- _THE DATA_
******

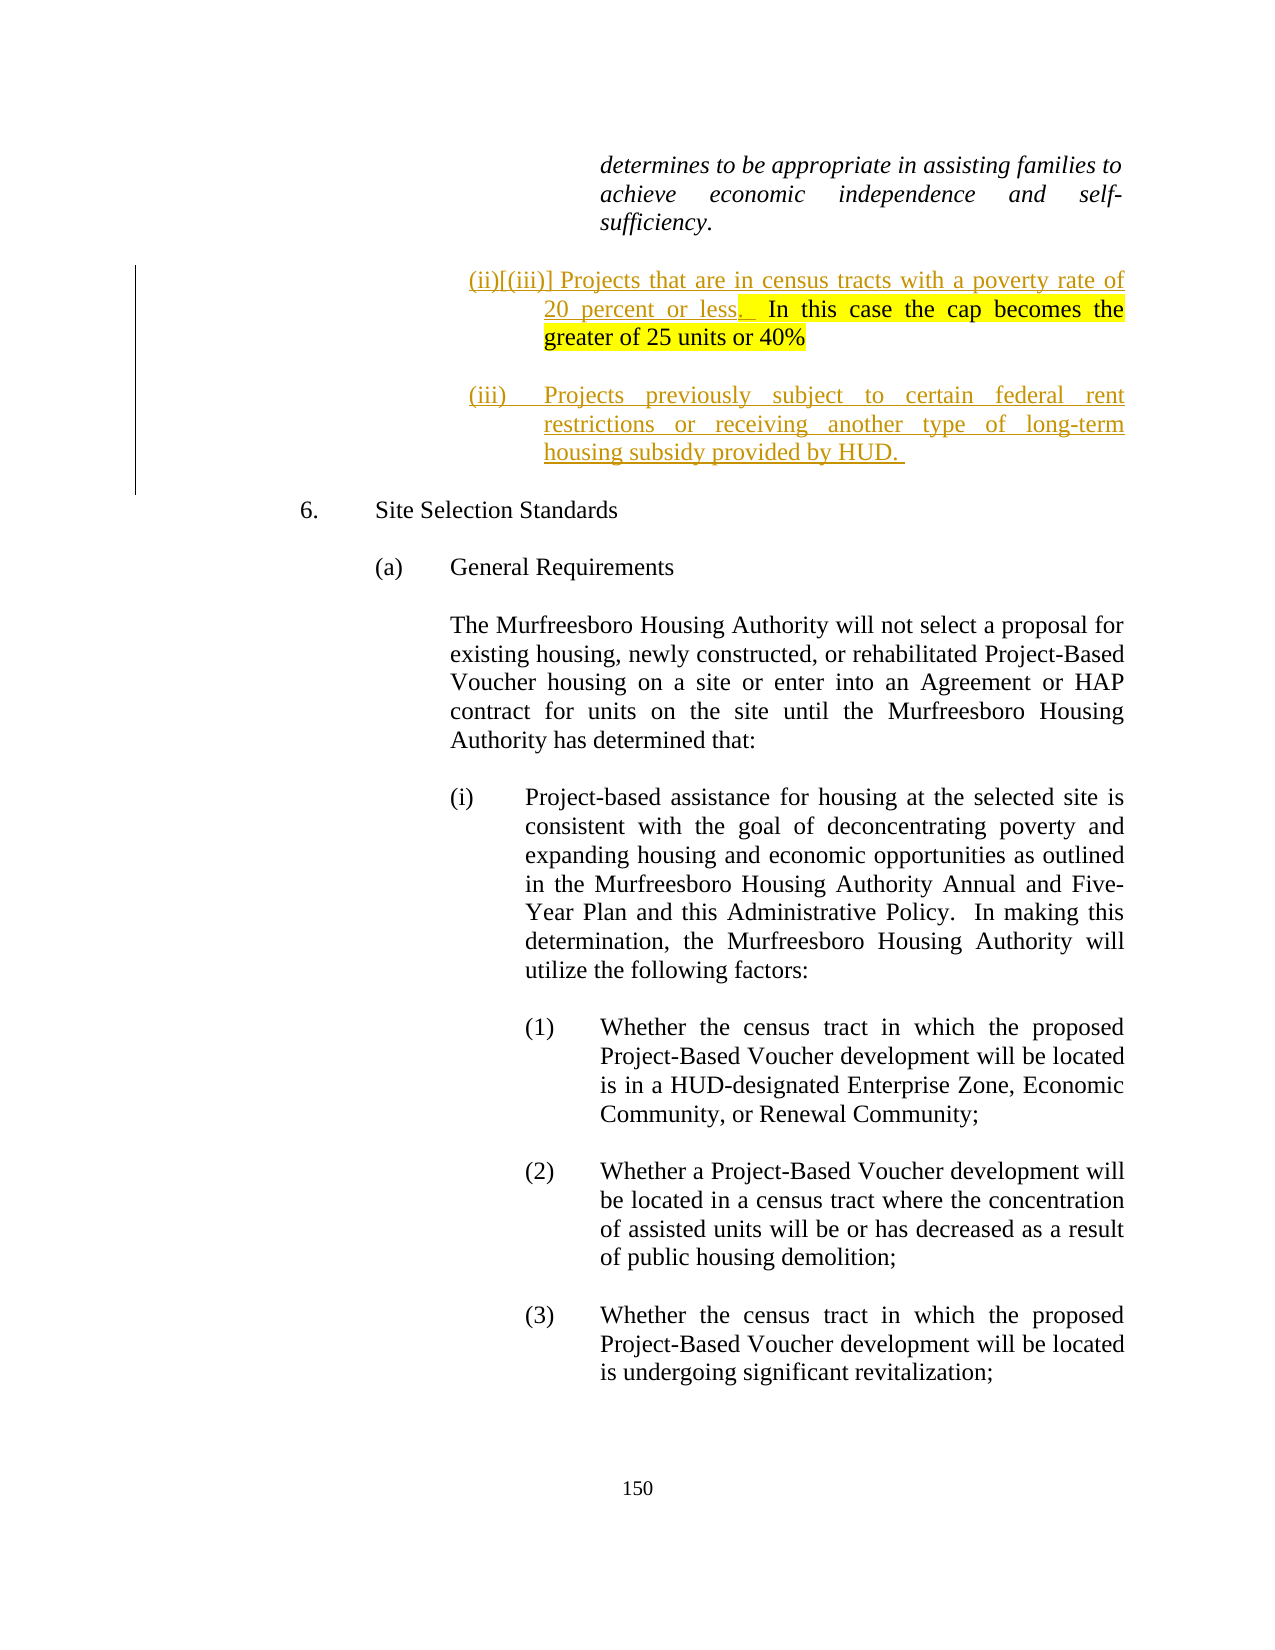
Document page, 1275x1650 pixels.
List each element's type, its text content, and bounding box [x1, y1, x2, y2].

text (1) Whether the census tract in which the proposed Project-Based Voucher development will be located is in a HUD-designated Enterprise Zone, Economic Community, or Renewal Community; [525, 1012, 1125, 1127]
text The Murfreesboro Housing Authority will not select a proposal for existing housing, newly constructed, or rehabilitated Project-Based Voucher housing on a site or enter into an Agreement or HAP contract for units on the site until the Murfreesboro Housing Authority has determined that: [450, 610, 1125, 754]
text (2) Whether a Project-Based Voucher development will be located in a census tract where the concentration of assisted units will be or has decreased as a result of public housing demolition; [525, 1156, 1125, 1271]
text (3) Whether the census tract in which the proposed Project-Based Voucher development will be located is undergoing significant revitalization; [525, 1300, 1125, 1386]
text (a) General Requirements [375, 552, 1125, 581]
list In this case the cap becomes the greater of 25 units or 40% [469, 291, 1125, 351]
list In this case the cap becomes the greater of 25 units or 40% [469, 265, 1125, 290]
text (i) Project-based assistance for housing at the selected site is consistent with the goal of deconcentrating poverty and expanding housing and economic opportunities as outlined in the Murfreesboro Housing Authority Annual and Five-Year Plan and this Administrative Policy. In making this determination, the Murfreesboro Housing Authority will utilize the following factors: [450, 782, 1125, 984]
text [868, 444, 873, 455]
text 6. Site Selection Standards [150, 495, 1125, 524]
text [525, 150, 1125, 236]
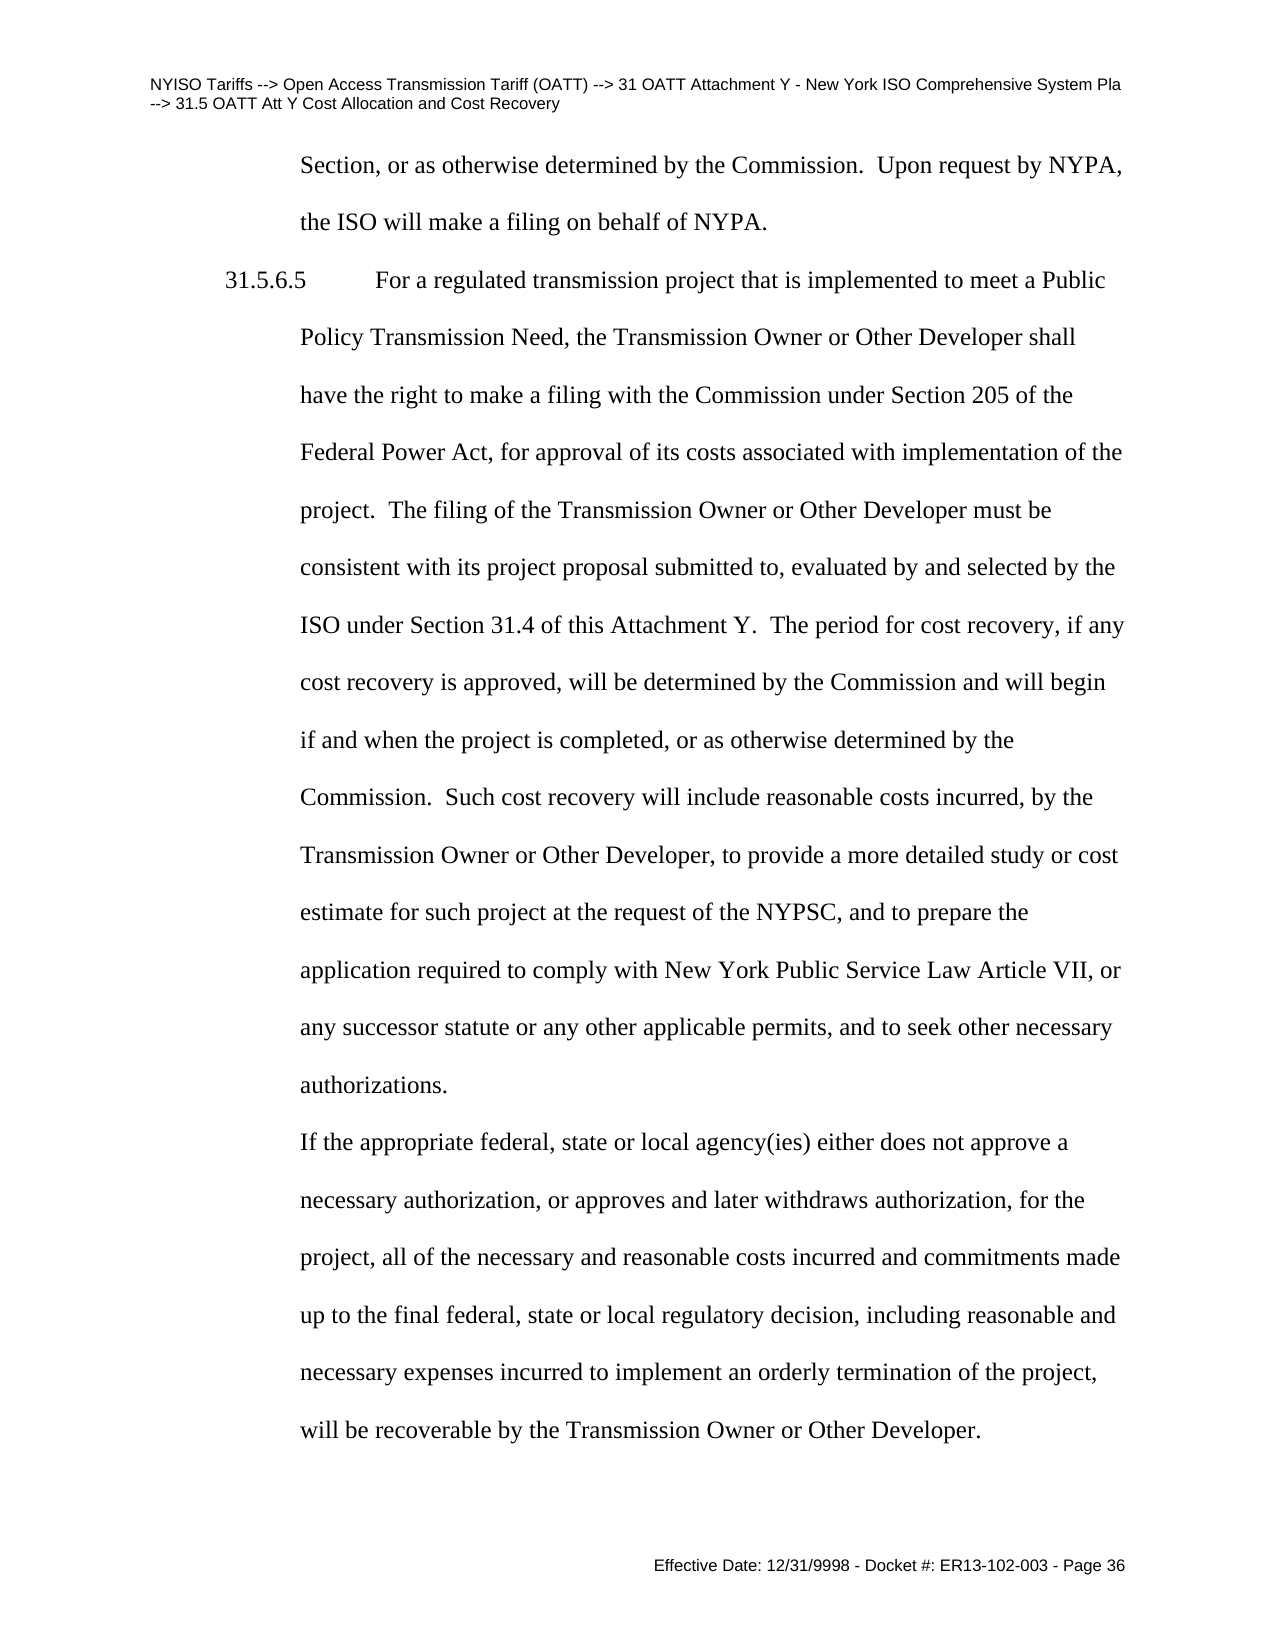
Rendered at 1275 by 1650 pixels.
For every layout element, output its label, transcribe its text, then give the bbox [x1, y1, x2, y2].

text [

******

- _ABOUT THIS TASK_
Starting at the line that contains "text [868, 444, 873, 455]", retype each line through the end of the data exactly, and leave out every picture.

- _RESULT OF THE TASK_
text [868, 444, 873, 455]
text 6. Site Selection Standards [150, 495, 1125, 524]
text [525, 150, 1125, 236]
Rendered at 1275 by 1650 pixels.
For every layout element, output its label, transcribe its text, then give the bbox [x1, y1, x2, y2].

text [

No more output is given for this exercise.